Mathews William C, Agmas Wollelaw, Cachay Edward R, Cosman Bard C, Jackson Christopher
Department of Medicine, University of California San Diego, San Diego, California, United States of America.
Department of Surgery, University of California San Diego, San Diego, California, United States of America.
PLoS One. 2014 Aug 7;9(8):e104116. doi: 10.1371/journal.pone.0104116. eCollection 2014.
(1) To model the natural history of anal neoplasia in HIV-infected patients using a 3-state Markov model of anal cancer pathogenesis, adjusting for cytology misclassification; and (2) to estimate the effects of selected time-varying covariates on transition probabilities.
A retrospective cytology-based inception screening cohort of HIV-infected adults was analyzed using a 3-state Markov model of clinical pathogenesis of anal neoplasia.
Longitudinally ascertained cytology categories were adjusted for misclassification using estimates of cytology accuracy derived from the study cohort. Time-varying covariate effects were estimated as hazard ratios.

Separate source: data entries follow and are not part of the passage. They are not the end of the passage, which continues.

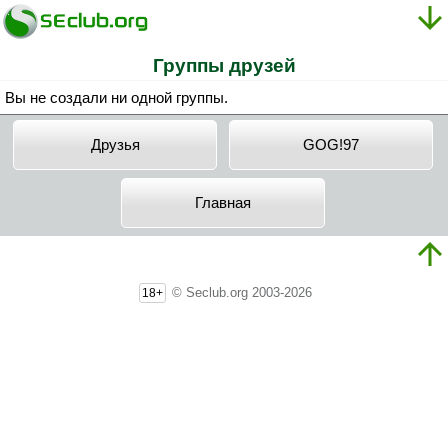
Группы друзей
Вы не создали ни одной группы.
Друзья
GOG!97
Главная
© Seclub.org 2003-2026
18+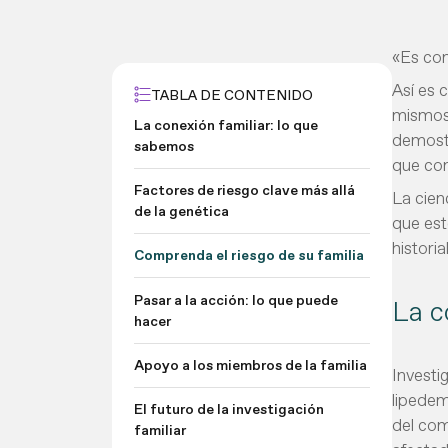
«Es com
Así es 
TABLA DE CONTENIDO
mismos 
La conexión familiar: lo que
demostr
sabemos
que con
Factores de riesgo clave más allá
La cien
de la genética
que est
histori
Comprenda el riesgo de su familia
Pasar a la acción: lo que puede
La c
hacer
Apoyo a los miembros de la familia
Investi
lipedem
El futuro de la investigación
del com
familiar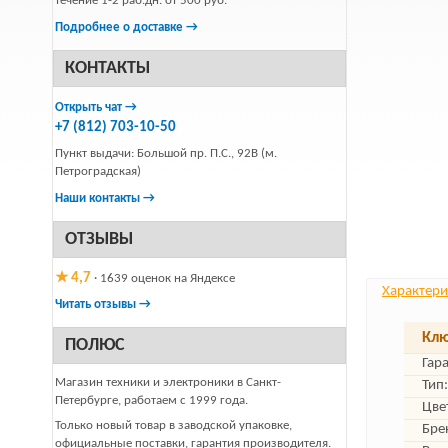
течение 1-2 раб.дн. от 500 руб.
Подробнее о доставке →
КОНТАКТЫ
Открыть чат →
+7 (812) 703-10-50
Пункт выдачи: Большой пр. П.С., 92В (м.
Петроградская)
Наши контакты →
ОТЗЫВЫ
★ 4,7
· 1639 оценок на Яндексе
Характери
Читать отзывы →
Клю
ПОЛЮС
Гар
Магазин техники и электроники в Санкт-
Тип:
Петербурге, работаем с 1999 года.
Цве
Только новый товар в заводской упаковке,
Бре
официальные поставки, гарантия производителя.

(1) There was a moderate to high probability of regression of the high grade squamous intraepithelial lesion (HSIL) state (27-62%) at 2 years after initial cytology screening; (2) the probability of developing invasive anal cancer (IAC) during the first 2 years after a baseline HSIL cytology is low (1.9-2.8%); (3) infrared coagulation (IRC) ablation of HSIL lesions is associated with a 2.2-4.2 fold increased probability of regression to <HSIL; and (4) antiretroviral therapy, suppressed HIV plasma viral load, and CD4 ≥350/mm3 are each associated with reduced probability of progression from <HSIL to HSIL.

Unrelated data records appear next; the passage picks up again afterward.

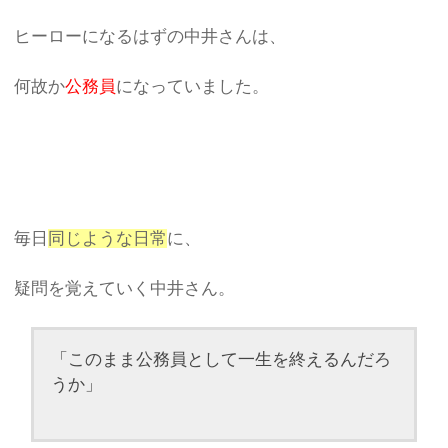
ヒーローになるはずの中井さんは、
何故か
公務員
になっていました。
毎日
同じような日常
に、
疑問を覚えていく中井さん。
「このまま公務員として一生を終えるんだろ
うか」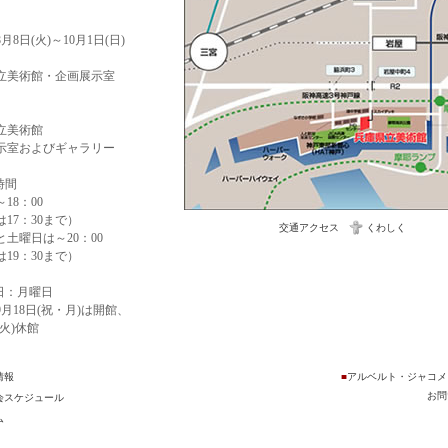
8月8日(火)～10月1日(日)
立美術館・企画展示室
立美術館
示室およびギャラリー
時間
～18：00
17：30まで）
交通アクセス
くわしく
と土曜日は～20：00
19：30まで）
館日：月曜日
月18日(祝・月)は開館、
(火)休館
情報
■
アルベルト・ジャコメ
お問
会スケジュール
ム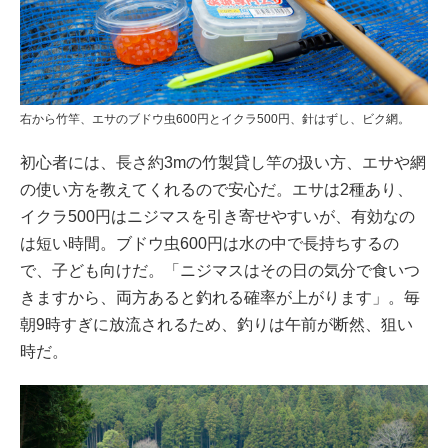
右から竹竿、エサのブドウ虫600円とイクラ500円、針はずし、ビク網。
初心者には、長さ約3mの竹製貸し竿の扱い方、エサや網
の使い方を教えてくれるので安心だ。エサは2種あり、
イクラ500円はニジマスを引き寄せやすいが、有効なの
は短い時間。ブドウ虫600円は水の中で長持ちするの
で、子ども向けだ。「ニジマスはその日の気分で食いつ
きますから、両方あると釣れる確率が上がります」。毎
朝9時すぎに放流されるため、釣りは午前が断然、狙い
時だ。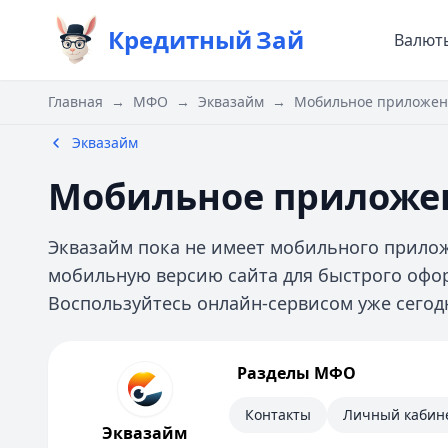
Кредитный
Зай
Валют
Главная
→
МФО
→
Эквазайм
→
Мобильное приложен
Эквазайм
Мобильное приложе
Эквазайм пока не имеет мобильного прилож
мобильную версию сайта для быстрого офор
Воспользуйтесь онлайн-сервисом уже сегод
Эквазайм
Разделы МФО
Информация
Контакты
Личный кабин
Эквазайм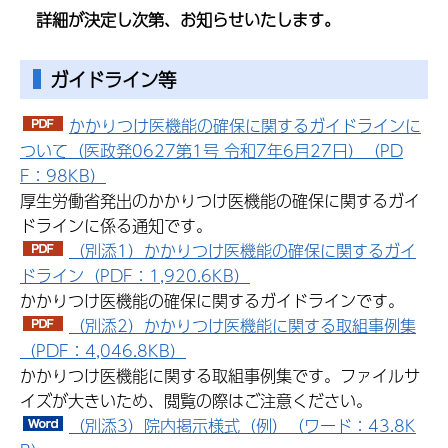
詳細が決定し次第、お知らせいたします。
ガイドライン等
かかりつけ医機能の確保に関するガイドラインに
ついて（医政発0627第1号 令和7年6月27日）（PD
F：98KB）
厚生労働省発出のかかりつけ医機能の確保に関するガイ
ドラインに係る通知です。
（別添1）かかりつけ医機能の確保に関するガイ
ドライン（PDF：1,920.6KB）
かかりつけ医機能の確保に関するガイドラインです。
（別添2）かかりつけ医機能に関する取組事例集
（PDF：4,046.8KB）
かかりつけ医機能に関する取組事例集です。ファイルサ
イズが大きいため、閲覧の際はご注意ください。
（別添3）院内掲示様式（例）（ワード：43.8K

The finding of moderate to high rates of regression of the HSIL state accompanied by low rates of progression to IAC should inform both screening and precursor treatment guideline development. There appears to be a consistent and robust beneficial effect of antiretroviral therapy, suppressed viral load, and higher CD4 on the transition from the <HSIL state to the HSIL state.
(1)使用肛门癌发病机制的三状态马尔可夫模型对HIV感染患者肛门肿瘤的自然史进行建模,并对细胞学错误分类进行校正;(2)估计选定的随时间变化的协变量对转移概率的影响。

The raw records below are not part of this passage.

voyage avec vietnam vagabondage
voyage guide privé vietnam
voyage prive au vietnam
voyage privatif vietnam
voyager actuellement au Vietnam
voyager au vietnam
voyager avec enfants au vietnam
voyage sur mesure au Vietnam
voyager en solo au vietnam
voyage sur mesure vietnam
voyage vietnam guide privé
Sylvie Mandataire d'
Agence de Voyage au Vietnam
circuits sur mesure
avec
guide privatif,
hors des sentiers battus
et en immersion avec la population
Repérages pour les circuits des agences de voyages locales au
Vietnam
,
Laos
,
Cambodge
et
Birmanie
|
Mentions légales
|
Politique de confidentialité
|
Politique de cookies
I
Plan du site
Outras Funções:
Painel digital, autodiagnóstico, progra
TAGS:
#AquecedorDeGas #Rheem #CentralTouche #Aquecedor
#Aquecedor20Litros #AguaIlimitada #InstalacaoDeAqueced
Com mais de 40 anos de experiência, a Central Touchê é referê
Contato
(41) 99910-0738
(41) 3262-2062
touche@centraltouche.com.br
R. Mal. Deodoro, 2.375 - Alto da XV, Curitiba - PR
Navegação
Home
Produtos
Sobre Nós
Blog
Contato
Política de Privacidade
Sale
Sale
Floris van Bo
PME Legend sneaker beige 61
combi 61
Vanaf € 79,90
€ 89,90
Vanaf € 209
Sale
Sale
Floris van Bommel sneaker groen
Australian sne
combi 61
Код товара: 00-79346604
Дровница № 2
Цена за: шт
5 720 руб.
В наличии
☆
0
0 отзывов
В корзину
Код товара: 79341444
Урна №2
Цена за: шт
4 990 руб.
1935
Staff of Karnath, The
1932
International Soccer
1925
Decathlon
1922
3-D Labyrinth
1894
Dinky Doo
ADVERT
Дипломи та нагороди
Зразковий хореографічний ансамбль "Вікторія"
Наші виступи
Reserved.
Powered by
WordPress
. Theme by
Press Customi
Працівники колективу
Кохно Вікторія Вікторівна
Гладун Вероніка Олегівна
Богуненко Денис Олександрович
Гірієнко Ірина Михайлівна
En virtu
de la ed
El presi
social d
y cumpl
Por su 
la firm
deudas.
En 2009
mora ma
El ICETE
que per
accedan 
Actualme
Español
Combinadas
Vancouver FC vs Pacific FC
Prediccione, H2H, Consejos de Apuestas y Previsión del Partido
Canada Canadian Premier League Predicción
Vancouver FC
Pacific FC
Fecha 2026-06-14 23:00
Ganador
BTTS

采用肛门肿瘤临床发病机制的三状态马尔可夫模型,对一个基于细胞学的HIV感染成人回顾性起始筛查队列进行分析。
利用从研究队列中得出的细胞学准确性估计值,对纵向确定的细胞学类别进行错误分类校正。将随时间变化的协变量效应估计为风险比。
(1)在初次细胞学筛查后2年,高级别鳞状上皮内病变(HSIL)状态有中度到高度的消退概率(27%-62%);(2)在基线HSIL细胞学检查后的头2年内发生浸润性肛门癌(IAC)的概率较低(1.9%-2.8%);(3)HSIL病变的红外凝固(IRC)消融与回归至<HSIL的概率增加2.2至4.2倍相关;(4)抗逆转录病毒治疗、HIV血浆病毒载量被抑制以及CD4≥350/mm³均与从<HSIL进展至HSIL的概率降低相关。
HSIL状态有中度到高度的消退率且进展至IAC的比率较低这一发现,应为筛查和前驱病变治疗指南的制定提供依据。抗逆转录病毒治疗、病毒载量被抑制以及较高的CD4水平似乎对从<HSIL状态向HSIL状态的转变具有一致且强大的有益作用。